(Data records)
= = = = = = =

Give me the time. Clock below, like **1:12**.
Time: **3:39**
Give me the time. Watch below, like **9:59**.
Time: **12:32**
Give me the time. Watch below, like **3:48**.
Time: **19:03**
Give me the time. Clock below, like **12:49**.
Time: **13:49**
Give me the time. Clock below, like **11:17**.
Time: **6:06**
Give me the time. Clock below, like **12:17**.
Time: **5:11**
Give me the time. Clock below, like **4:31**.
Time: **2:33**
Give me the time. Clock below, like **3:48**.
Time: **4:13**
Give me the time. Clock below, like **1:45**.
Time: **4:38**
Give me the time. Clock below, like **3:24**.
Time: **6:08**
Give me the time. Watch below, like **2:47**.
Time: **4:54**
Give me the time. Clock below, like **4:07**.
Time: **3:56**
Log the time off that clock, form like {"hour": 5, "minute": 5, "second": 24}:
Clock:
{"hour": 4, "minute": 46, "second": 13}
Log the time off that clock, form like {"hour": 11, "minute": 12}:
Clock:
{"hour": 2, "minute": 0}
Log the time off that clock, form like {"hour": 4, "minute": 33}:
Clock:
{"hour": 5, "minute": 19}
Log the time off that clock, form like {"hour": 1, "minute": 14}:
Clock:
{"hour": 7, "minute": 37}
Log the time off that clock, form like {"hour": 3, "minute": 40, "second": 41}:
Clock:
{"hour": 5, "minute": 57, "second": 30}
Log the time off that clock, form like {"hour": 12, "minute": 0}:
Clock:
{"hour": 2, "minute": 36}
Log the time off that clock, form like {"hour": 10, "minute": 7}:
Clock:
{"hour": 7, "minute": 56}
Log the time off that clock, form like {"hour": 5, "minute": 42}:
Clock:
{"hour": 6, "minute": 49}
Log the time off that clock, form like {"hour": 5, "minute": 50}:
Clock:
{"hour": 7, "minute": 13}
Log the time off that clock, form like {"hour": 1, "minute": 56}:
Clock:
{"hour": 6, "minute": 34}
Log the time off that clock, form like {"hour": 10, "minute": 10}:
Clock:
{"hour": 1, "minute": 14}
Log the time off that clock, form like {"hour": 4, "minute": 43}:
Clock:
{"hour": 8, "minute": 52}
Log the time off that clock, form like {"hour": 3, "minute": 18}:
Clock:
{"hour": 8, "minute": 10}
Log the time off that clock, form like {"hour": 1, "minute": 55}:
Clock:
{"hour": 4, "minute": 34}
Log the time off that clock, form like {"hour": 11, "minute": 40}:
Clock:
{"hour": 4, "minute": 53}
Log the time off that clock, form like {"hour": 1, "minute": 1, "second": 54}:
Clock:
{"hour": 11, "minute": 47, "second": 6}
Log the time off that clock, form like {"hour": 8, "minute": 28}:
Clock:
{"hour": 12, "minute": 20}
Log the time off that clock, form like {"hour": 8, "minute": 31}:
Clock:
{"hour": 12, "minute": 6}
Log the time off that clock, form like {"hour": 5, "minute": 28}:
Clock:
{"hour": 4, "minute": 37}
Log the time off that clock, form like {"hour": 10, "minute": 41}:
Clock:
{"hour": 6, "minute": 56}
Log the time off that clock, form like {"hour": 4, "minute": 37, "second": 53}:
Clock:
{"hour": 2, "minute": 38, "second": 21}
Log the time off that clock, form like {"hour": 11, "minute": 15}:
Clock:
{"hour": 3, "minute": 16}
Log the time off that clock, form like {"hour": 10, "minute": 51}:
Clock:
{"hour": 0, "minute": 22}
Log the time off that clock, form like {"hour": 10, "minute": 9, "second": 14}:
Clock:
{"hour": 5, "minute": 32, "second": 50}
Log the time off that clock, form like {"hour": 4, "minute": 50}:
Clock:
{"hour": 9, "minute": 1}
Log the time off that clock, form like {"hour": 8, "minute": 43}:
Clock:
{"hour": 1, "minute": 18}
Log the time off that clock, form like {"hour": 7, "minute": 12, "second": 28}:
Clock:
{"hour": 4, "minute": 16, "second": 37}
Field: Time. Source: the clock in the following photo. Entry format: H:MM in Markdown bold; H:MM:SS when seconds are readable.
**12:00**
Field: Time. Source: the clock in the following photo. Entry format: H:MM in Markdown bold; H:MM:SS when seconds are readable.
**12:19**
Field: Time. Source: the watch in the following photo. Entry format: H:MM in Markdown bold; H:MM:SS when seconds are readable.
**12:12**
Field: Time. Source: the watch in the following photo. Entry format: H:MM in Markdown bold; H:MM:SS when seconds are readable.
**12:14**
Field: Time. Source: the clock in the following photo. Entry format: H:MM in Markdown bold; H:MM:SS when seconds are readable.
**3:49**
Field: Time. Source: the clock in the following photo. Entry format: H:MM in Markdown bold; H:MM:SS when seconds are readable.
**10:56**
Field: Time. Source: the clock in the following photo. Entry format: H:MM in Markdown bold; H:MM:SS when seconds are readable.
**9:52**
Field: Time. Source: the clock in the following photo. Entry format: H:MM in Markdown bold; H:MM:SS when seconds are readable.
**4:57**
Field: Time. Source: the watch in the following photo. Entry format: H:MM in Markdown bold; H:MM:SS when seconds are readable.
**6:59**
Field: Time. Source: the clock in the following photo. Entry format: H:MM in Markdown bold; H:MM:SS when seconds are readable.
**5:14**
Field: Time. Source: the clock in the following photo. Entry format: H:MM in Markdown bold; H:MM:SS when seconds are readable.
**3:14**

= = = = = = =

> WHAT THIS TASK INVOLVES: Repeat all of the rows above verbatim, without changing or omitting anything.

> RESULT FOR THIS TASK:
Give me the time. Clock below, like **1:12**.
Time: **3:39**
Give me the time. Watch below, like **9:59**.
Time: **12:32**
Give me the time. Watch below, like **3:48**.
Time: **19:03**
Give me the time. Clock below, like **12:49**.
Time: **13:49**
Give me the time. Clock below, like **11:17**.
Time: **6:06**
Give me the time. Clock below, like **12:17**.
Time: **5:11**
Give me the time. Clock below, like **4:31**.
Time: **2:33**
Give me the time. Clock below, like **3:48**.
Time: **4:13**
Give me the time. Clock below, like **1:45**.
Time: **4:38**
Give me the time. Clock below, like **3:24**.
Time: **6:08**
Give me the time. Watch below, like **2:47**.
Time: **4:54**
Give me the time. Clock below, like **4:07**.
Time: **3:56**
Log the time off that clock, form like {"hour": 5, "minute": 5, "second": 24}:
Clock:
{"hour": 4, "minute": 46, "second": 13}
Log the time off that clock, form like {"hour": 11, "minute": 12}:
Clock:
{"hour": 2, "minute": 0}
Log the time off that clock, form like {"hour": 4, "minute": 33}:
Clock:
{"hour": 5, "minute": 19}
Log the time off that clock, form like {"hour": 1, "minute": 14}:
Clock:
{"hour": 7, "minute": 37}
Log the time off that clock, form like {"hour": 3, "minute": 40, "second": 41}:
Clock:
{"hour": 5, "minute": 57, "second": 30}
Log the time off that clock, form like {"hour": 12, "minute": 0}:
Clock:
{"hour": 2, "minute": 36}
Log the time off that clock, form like {"hour": 10, "minute": 7}:
Clock:
{"hour": 7, "minute": 56}
Log the time off that clock, form like {"hour": 5, "minute": 42}:
Clock:
{"hour": 6, "minute": 49}
Log the time off that clock, form like {"hour": 5, "minute": 50}:
Clock:
{"hour": 7, "minute": 13}
Log the time off that clock, form like {"hour": 1, "minute": 56}:
Clock:
{"hour": 6, "minute": 34}
Log the time off that clock, form like {"hour": 10, "minute": 10}:
Clock:
{"hour": 1, "minute": 14}
Log the time off that clock, form like {"hour": 4, "minute": 43}:
Clock:
{"hour": 8, "minute": 52}
Log the time off that clock, form like {"hour": 3, "minute": 18}:
Clock:
{"hour": 8, "minute": 10}
Log the time off that clock, form like {"hour": 1, "minute": 55}:
Clock:
{"hour": 4, "minute": 34}
Log the time off that clock, form like {"hour": 11, "minute": 40}:
Clock:
{"hour": 4, "minute": 53}
Log the time off that clock, form like {"hour": 1, "minute": 1, "second": 54}:
Clock:
{"hour": 11, "minute": 47, "second": 6}
Log the time off that clock, form like {"hour": 8, "minute": 28}:
Clock:
{"hour": 12, "minute": 20}
Log the time off that clock, form like {"hour": 8, "minute": 31}:
Clock:
{"hour": 12, "minute": 6}
Log the time off that clock, form like {"hour": 5, "minute": 28}:
Clock:
{"hour": 4, "minute": 37}
Log the time off that clock, form like {"hour": 10, "minute": 41}:
Clock:
{"hour": 6, "minute": 56}
Log the time off that clock, form like {"hour": 4, "minute": 37, "second": 53}:
Clock:
{"hour": 2, "minute": 38, "second": 21}
Log the time off that clock, form like {"hour": 11, "minute": 15}:
Clock:
{"hour": 3, "minute": 16}
Log the time off that clock, form like {"hour": 10, "minute": 51}:
Clock:
{"hour": 0, "minute": 22}
Log the time off that clock, form like {"hour": 10, "minute": 9, "second": 14}:
Clock:
{"hour": 5, "minute": 32, "second": 50}
Log the time off that clock, form like {"hour": 4, "minute": 50}:
Clock:
{"hour": 9, "minute": 1}
Log the time off that clock, form like {"hour": 8, "minute": 43}:
Clock:
{"hour": 1, "minute": 18}
Log the time off that clock, form like {"hour": 7, "minute": 12, "second": 28}:
Clock:
{"hour": 4, "minute": 16, "second": 37}
Field: Time. Source: the clock in the following photo. Entry format: H:MM in Markdown bold; H:MM:SS when seconds are readable.
**12:00**
Field: Time. Source: the clock in the following photo. Entry format: H:MM in Markdown bold; H:MM:SS when seconds are readable.
**12:19**
Field: Time. Source: the watch in the following photo. Entry format: H:MM in Markdown bold; H:MM:SS when seconds are readable.
**12:12**
Field: Time. Source: the watch in the following photo. Entry format: H:MM in Markdown bold; H:MM:SS when seconds are readable.
**12:14**
Field: Time. Source: the clock in the following photo. Entry format: H:MM in Markdown bold; H:MM:SS when seconds are readable.
**3:49**
Field: Time. Source: the clock in the following photo. Entry format: H:MM in Markdown bold; H:MM:SS when seconds are readable.
**10:56**
Field: Time. Source: the clock in the following photo. Entry format: H:MM in Markdown bold; H:MM:SS when seconds are readable.
**9:52**
Field: Time. Source: the clock in the following photo. Entry format: H:MM in Markdown bold; H:MM:SS when seconds are readable.
**4:57**
Field: Time. Source: the watch in the following photo. Entry format: H:MM in Markdown bold; H:MM:SS when seconds are readable.
**6:59**
Field: Time. Source: the clock in the following photo. Entry format: H:MM in Markdown bold; H:MM:SS when seconds are readable.
**5:14**
Field: Time. Source: the clock in the following photo. Entry format: H:MM in Markdown bold; H:MM:SS when seconds are readable.
**3:14**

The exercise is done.